### REQUISITOS DEL EJERCICIO
Indique si cada afirmación concuerda con el texto sobre la pintura de Rubén Rodríguez. Responda sí o no y cite literalmente las palabras del texto que lo deciden. (a) Cripta fue la primera exposición personal de Rubén Rodríguez. (b) Los seres de sus cuadros carecen de cabeza, pero conservan pies y manos. (c) Orlando Hernández advirtió esas preocupaciones temáticas en 1995.

### TEXTO DE ESTUDIO
+ + + + + + +

No necesito reclinarme en un sofá, ni ponerme espejuelos en ademán de psiquiatra para entender que el punto de partida del repertorio rubeniano descansa en la efigie materna como símbolo de entrega y sacrificio (en su acepción religiosa de virgen inmolada) o como epicentro del universo filial; cuyo recuerdo devino —inmediatamente— en abstracción nostálgica, exvoto, calcomanía, fetiche y popurrí. De tal apego o, mejor dicho, de la angustia de esa separación, brotan imágenes deformes, figuras decapitadas y anónimas, sombras cortantes y grotescas como moldeadas por las contracciones del útero materno.
Sin título (De la serie Cripta), óleo sobre tela, 85 x 120 cm, 1992. Rubén Rodríguez.
A propósito de esta idea, y en fecha tan temprana como 1991, ya el crítico de arte Orlando Hernández advertía dichas preocupaciones temáticas en las piezas de Cripta, la primera exposición personal de Rubén Rodríguez, donde declaraba ese vínculo afectivo como uno de los rasgos distintivos de su poética:
“Todo está encerrado (…) El mundo como almeja. Ostracismo. Su pintura lo mete todo en bolsas. Bolsas oscuras. Sin luz. Su pintura es por eso larvaria, ovular. La vida es un enorme huevo nocturno, solitario. A veces la membrana que lo recubre se estira y toca a otra bolsa vecina. La penetra. Entra. Sale de ella. Y regresa de nuevo a su sitio. Todos los contactos se dan desde el interior de esas bolsas. El exterior es ilusión. Hay siempre otra membrana, otra piel, otra y otra envoltura. Capa sobre capa. Todo es coraza de otra cosa y a la vez la cosa protegida. Refugio concéntrico. Aunque no es solo instinto protector, defensivo, lo que se evidencia en este cosmos a veces asfixiante de Rubén. Su pintura alude a la hermeticidad, pero también a la vitalidad, a la potencialidad, a lo germinativo. No es la muerte quien habita en este sitio tapiado y sin válvulas. Aunque también la muerte ronda. Algo se mueve y late allá adentro. Su obra es un simulacro del claustro materno. La maternidad ocupa un lugar importante en el arte de Rubén. ‘Uno se pasa la vida pariendo. Cuando uno pare pierde algo, se quita algo de uno mismo’. Como en pocos artistas del sexo masculino el sentimiento de la maternidad es una de las obsesiones más persistentes en la pintura de Rubén. Creación. Alumbramiento”.
Orlando ha descrito hermosamente la esencia de una pintura recurrente, endogámica y circular que prioriza la figura del cuerpo femenino, por dentro y por fuera. Asistimos, entonces, a una galería de sujetos disfuncionales, fetos adultos o mutantes que esperan algún tipo de sentencia. Sus vidas son tan frágiles que dependen de un cordón umbilical imaginario.
Sin título, óleo y carbón sobre tela, 80 x 100 cm, 2013. Rubén Rodríguez.
Debemos tener en cuenta que estos seres no solo carecen de cabeza y rostro, sino también de pies y manos. En su anatomía desigual, los dedos están proscritos. Las huellas dactilares no existen. Se trata de una cadena de ilusiones antropomórficas o alienígenas, imposibles de rastrear, identificadas solo por su creador.

+ + + + + + +

### Tareas de comprensión de figuras
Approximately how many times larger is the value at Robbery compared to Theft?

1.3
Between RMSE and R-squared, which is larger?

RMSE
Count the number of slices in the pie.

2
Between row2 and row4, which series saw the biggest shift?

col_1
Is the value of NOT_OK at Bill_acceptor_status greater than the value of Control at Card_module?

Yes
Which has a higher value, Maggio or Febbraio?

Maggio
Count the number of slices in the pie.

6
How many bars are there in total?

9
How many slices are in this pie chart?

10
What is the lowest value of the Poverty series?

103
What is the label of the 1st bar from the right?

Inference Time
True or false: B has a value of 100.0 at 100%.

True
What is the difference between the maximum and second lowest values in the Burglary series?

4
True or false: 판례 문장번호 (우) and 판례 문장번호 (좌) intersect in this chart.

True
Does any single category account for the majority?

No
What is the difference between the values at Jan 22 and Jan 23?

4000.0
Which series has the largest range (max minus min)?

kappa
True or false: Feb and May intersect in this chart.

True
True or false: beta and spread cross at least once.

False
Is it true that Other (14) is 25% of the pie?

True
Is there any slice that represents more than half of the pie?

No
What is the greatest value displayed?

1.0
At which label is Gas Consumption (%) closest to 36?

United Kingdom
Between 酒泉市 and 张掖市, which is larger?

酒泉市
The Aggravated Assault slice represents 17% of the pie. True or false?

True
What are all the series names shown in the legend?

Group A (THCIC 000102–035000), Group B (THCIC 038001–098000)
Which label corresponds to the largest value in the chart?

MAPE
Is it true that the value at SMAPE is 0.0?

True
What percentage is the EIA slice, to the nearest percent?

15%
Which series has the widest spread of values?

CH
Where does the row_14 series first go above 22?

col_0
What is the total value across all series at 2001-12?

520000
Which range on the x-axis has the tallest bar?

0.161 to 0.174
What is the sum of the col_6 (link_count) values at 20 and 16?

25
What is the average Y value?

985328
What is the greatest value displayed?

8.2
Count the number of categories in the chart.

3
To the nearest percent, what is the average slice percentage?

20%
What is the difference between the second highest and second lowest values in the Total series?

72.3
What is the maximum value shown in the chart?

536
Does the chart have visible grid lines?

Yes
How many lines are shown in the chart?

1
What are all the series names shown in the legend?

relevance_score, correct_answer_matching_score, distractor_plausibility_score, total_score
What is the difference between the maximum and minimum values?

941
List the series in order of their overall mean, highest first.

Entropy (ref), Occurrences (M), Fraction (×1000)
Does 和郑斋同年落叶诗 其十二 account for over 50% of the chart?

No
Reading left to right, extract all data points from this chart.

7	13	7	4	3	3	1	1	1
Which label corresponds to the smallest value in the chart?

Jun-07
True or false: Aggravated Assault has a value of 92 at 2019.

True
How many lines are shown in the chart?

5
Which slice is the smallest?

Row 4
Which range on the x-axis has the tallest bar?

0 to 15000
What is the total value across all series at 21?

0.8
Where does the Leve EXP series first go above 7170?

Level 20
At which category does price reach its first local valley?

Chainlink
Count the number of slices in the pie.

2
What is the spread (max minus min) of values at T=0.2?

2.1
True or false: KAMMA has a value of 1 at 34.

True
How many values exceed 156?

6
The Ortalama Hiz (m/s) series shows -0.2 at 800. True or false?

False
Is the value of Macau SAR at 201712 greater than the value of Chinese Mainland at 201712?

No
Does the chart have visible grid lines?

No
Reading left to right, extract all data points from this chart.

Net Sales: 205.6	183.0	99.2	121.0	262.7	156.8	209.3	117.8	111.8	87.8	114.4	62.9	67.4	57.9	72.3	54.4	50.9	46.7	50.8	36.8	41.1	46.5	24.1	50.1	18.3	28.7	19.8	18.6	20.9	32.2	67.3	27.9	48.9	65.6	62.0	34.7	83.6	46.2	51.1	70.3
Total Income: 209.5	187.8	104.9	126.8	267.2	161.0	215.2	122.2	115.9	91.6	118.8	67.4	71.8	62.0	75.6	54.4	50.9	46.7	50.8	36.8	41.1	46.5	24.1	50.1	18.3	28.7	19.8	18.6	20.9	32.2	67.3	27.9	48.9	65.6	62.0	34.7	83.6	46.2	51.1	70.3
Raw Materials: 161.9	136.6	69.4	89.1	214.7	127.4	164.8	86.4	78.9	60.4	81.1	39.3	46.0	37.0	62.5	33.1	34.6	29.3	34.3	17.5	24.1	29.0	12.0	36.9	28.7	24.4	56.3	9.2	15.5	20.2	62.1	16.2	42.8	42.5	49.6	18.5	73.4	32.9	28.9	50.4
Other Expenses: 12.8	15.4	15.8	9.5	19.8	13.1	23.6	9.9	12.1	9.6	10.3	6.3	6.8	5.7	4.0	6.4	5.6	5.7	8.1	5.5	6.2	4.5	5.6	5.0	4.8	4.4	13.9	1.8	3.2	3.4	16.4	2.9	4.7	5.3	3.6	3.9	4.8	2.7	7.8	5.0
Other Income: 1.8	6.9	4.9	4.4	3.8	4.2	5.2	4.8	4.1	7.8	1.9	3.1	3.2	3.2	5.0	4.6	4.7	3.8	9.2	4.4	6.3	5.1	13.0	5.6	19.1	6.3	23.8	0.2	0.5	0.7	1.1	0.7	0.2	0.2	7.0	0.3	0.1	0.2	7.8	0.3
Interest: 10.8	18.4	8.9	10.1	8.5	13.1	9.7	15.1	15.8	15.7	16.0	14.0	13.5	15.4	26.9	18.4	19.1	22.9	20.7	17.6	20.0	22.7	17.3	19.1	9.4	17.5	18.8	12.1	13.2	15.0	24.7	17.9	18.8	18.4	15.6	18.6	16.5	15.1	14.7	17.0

+ + + + + + +

### SOLUCIÓN
(a) Sí: «Cripta, la primera exposición personal de Rubén Rodríguez».
(b) No: «estos seres no solo carecen de cabeza y rostro, sino también de pies y manos».
(c) No: «en fecha tan temprana como 1991, ya el crítico de arte Orlando Hernández advertía dichas preocupaciones temáticas».